-- Reading text follows --

# Disney's Animal Kingdom views for RCI Exchangers



## Carolyn (Dec 16, 2010)

I just booked a 2 BR that sleeps 8 for June 11-18. We used our HGVC Points thru RCI. I have until 9pm to cancel. They were unable to tell me if it was a Savanna or Standard View or which building it was in. By the way, what is the difference between the 2 views? I was talking to HGVC and not RCI.  They said if I called RCI, they wouldn't be able to see my reservation. As an RCI Exchanger, what can I expect?  She did say it showed a Unit #1302 but I can't find this anywhere on the AKV map.  How far in advance do you call and give them your arriving information? Thanks for any and all information!!


----------



## rickandcindy23 (Dec 16, 2010)

We exchanged into AKL four times and always got a savannah view.  We didn't expect the "upgrade," but we go during slow times of year, so apparently they had savannah view availability.


----------



## Carolyn (Dec 16, 2010)

Thanks Cindy. I'm not sure when school gets out in other parts of the country but would you consider June 11-18 slow season? Also were you able to request a view or bldg?  What is "Standard" View?  I assume you can't see animals but are we talking parking lot? Thanks again.


----------



## bnoble (Dec 16, 2010)

This question just came up in the DVC forum.
http://tugbbs.com/forums/showthread.php?t=136151

The short version: your exchange week is assigned to either Standard or Savannah, it is set at deposit time, and cannot be changed without canceling the exchange and hoping to catch a different deposit.


----------



## spiceycat (Dec 18, 2010)

okay there are 2 separate building - check in/out is in each building.

which do you get?

Jambo house or Kidani village

there are several differences. So which do you get?


----------



## rickandcindy23 (Dec 18, 2010)

I think a good question to ask is this: "Has anyone using an RCI exchange gotten anything but a savannah view?"  

I think Disney is like any other company who doesn't want RCI to have unhappy exchangers.  I know of a few people who feel the $95 fee is outrageous to pay and figure that extra fee should get them something, so when they get the savannah view, they aren't all that grateful.  We are always so grateful for the great views and assume we won't get them.  

After staying at AKL so many times (lucky us), we have decided not to take it again.  We love it, the parking is convenient to the units, but the resort is so far away from Ecpot, MK and HS.  The bus ride is long, and if you are stuck standing up, like we were last time, it's just not comfortable for me at 55 to stand on a bus that long.  I almost fell in the lap of a 30 something guy who was sitting in a seat in front of me.  Would have served him right for not giving up his comfy seat.  :rofl: 

I would have loved a chivalrous gesture from that young man, but apparently most men just don't care if someone's mom is standing up on a bus, as long as he gets a seat.

-- Reading text concluded --
-- Data supplied follows --

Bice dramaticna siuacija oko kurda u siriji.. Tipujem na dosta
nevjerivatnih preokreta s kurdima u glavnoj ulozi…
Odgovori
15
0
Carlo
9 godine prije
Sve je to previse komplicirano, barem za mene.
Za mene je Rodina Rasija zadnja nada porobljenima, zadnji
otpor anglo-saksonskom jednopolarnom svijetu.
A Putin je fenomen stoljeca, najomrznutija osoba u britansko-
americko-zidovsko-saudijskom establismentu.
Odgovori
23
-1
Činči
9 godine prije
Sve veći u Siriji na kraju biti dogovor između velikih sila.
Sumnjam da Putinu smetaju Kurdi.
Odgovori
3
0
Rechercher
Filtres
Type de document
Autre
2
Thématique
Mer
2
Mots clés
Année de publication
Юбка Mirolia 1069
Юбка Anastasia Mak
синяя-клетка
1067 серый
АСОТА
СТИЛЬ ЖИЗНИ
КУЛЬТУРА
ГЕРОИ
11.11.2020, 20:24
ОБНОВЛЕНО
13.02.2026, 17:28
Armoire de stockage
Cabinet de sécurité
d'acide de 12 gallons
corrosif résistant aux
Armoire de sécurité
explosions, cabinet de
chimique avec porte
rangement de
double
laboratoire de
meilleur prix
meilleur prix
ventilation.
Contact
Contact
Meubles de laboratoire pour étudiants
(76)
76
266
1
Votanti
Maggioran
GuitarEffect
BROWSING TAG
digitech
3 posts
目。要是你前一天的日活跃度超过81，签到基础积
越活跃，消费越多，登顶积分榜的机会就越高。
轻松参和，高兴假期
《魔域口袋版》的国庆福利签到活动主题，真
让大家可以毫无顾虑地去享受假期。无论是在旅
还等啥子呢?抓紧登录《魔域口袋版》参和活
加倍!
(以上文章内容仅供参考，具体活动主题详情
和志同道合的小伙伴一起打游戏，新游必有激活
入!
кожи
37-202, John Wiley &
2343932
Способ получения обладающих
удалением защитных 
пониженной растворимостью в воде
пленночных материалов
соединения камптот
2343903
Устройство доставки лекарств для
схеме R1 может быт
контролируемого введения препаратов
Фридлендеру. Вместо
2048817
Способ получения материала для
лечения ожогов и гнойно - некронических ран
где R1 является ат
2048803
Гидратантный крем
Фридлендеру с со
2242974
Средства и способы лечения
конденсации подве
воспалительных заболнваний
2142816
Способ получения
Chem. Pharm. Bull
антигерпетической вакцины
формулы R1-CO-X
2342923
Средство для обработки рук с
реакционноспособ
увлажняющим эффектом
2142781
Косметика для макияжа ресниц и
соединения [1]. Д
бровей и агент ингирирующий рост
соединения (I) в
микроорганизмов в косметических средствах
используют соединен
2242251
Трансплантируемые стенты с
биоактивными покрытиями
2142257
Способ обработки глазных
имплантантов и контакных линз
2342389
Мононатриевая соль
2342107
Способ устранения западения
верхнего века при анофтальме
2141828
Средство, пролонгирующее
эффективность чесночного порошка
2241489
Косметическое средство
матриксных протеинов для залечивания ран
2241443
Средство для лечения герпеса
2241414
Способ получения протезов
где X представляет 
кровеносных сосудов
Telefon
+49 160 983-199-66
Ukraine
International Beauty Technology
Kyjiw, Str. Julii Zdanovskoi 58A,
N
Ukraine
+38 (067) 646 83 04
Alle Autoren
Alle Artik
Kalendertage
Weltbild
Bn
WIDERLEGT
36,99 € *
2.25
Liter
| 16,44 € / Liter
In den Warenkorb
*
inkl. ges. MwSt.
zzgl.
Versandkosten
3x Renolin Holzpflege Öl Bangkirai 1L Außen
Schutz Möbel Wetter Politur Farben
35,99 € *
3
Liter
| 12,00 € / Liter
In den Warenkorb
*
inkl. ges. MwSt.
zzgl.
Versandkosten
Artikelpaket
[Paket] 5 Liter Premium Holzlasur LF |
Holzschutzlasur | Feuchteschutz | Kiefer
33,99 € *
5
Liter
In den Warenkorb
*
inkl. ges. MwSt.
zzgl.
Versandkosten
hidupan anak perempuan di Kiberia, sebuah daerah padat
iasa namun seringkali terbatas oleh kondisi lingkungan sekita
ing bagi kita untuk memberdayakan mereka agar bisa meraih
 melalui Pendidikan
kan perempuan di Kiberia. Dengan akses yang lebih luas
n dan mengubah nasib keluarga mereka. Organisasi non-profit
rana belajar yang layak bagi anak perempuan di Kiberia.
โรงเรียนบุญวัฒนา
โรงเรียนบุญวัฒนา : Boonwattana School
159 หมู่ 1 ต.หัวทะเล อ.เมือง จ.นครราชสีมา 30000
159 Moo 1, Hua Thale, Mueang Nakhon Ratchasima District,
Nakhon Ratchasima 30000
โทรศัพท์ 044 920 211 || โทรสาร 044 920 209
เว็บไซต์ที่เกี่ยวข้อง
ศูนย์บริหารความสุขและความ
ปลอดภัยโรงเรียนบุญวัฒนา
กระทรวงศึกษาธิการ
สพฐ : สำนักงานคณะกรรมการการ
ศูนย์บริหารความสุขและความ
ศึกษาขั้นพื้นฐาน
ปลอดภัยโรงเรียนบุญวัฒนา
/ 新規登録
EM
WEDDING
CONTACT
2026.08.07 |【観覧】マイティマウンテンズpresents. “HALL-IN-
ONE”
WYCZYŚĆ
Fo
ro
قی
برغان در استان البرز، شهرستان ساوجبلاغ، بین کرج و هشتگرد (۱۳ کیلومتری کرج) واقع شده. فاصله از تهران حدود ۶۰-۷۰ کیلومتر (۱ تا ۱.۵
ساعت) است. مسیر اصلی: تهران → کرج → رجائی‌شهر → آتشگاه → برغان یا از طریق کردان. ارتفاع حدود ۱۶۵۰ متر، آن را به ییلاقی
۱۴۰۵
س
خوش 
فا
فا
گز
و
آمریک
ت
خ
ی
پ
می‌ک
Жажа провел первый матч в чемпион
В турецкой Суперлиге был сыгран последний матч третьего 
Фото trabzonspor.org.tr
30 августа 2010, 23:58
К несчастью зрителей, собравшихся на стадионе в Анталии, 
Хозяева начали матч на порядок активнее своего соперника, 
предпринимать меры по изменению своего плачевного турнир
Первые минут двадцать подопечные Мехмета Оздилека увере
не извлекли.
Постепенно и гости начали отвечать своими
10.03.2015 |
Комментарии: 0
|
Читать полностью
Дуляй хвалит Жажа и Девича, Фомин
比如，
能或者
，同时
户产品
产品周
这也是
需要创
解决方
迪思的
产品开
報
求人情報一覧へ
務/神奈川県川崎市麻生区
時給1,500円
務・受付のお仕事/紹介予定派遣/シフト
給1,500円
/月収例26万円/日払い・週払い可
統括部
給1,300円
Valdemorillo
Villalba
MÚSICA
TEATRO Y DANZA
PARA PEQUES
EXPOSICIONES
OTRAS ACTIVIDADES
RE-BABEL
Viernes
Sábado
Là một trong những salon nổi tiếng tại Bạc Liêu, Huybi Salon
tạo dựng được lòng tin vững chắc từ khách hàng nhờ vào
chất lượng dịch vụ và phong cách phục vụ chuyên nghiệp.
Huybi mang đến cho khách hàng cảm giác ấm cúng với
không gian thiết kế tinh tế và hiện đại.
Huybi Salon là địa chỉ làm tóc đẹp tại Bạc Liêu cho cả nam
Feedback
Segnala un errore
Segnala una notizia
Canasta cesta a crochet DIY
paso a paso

-- Data supplied concluded --

» What needs to be done:
According to the thread on Disney's Animal Kingdom views, at what point is an exchange week assigned to either a Standard or a Savannah view?

» The answer:
At deposit time.